Hello,

I’m running DQN on a `Tuple([Box(shape=(1,)), Discrete(n=2)])`

action space. If I bucketise the continuous action as `Discrete(n=11)`

(say) and I make the action space the product of both discrete spaces, it becomes `Discrete(n=22)`

. In that case, RLlib uses the `Categorical`

TF action distribution and it runs.

I would now like to override the `Categorical`

's sampling operator and basically use the `(batch_size, 22)`

tensor to output the continuous action and the discrete action.

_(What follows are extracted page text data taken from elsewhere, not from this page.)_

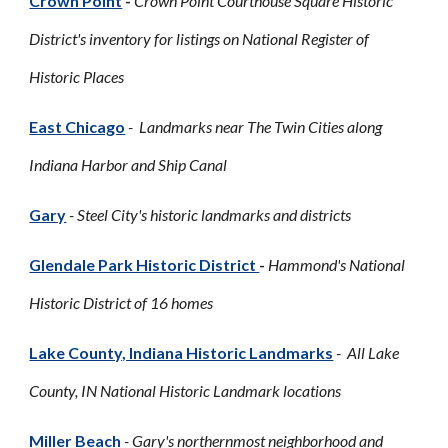
Crown Point
-
Crown Point Courthouse Square Historic
District's inventory for listings on National Register of
Historic Places
East Chicago
- Landmarks near The Twin Cities along
Indiana Harbor and Ship Canal
Gary
- Steel City's historic landmarks and districts
Glendale Park Historic District
-
Hammond's National
Historic District of 16 homes
Lake County, Indiana Historic Landmarks
- All Lake
County, IN National Historic Landmark locations
Miller Beach
- Gary's northernmost neighborhood and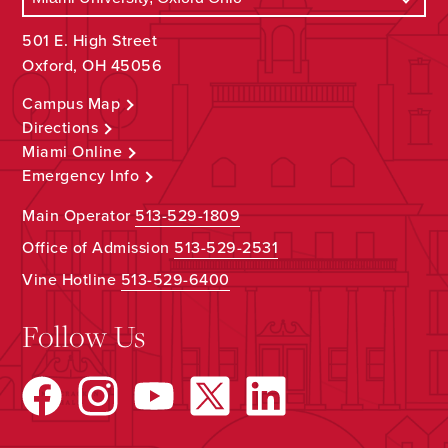
501 E. High Street
Oxford, OH 45056
Campus Map
Directions
Miami Online
Emergency Info
Main Operator
513-529-1809
Office of Admission
513-529-2531
Vine Hotline
513-529-6400
Follow Us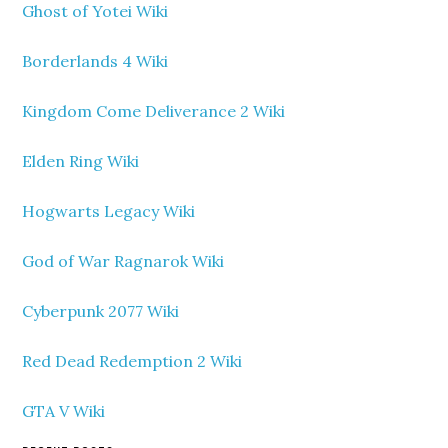
Ghost of Yotei Wiki
Borderlands 4 Wiki
Kingdom Come Deliverance 2 Wiki
Elden Ring Wiki
Hogwarts Legacy Wiki
God of War Ragnarok Wiki
Cyberpunk 2077 Wiki
Red Dead Redemption 2 Wiki
GTA V Wiki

I subclassed `Categorical`

and used a custom action distribution that does just that (note that the policy object also needs to be subclassed so that in `get_distribution_inputs_and_class`

we use the right distribution).

In particular, when I print the sampled tensor in my custom `_build_sample_op`

and `deterministic_sample`

functions, I get the expected (and desired) shape `(batch_size, 2)`

. However, the environment step function still receives an integer between 0 and 21, meaning that the custom sampling is not used.

I think it is also worth mentioning that since RLlib first creates a fake action based on the action space to get things started, I change the received action `x`

in `logp`

as `tf.zeros_like(x)`

.

Is there something I’m missing, e.g something in the rollout worker or the sample batch?

Thanks a lot!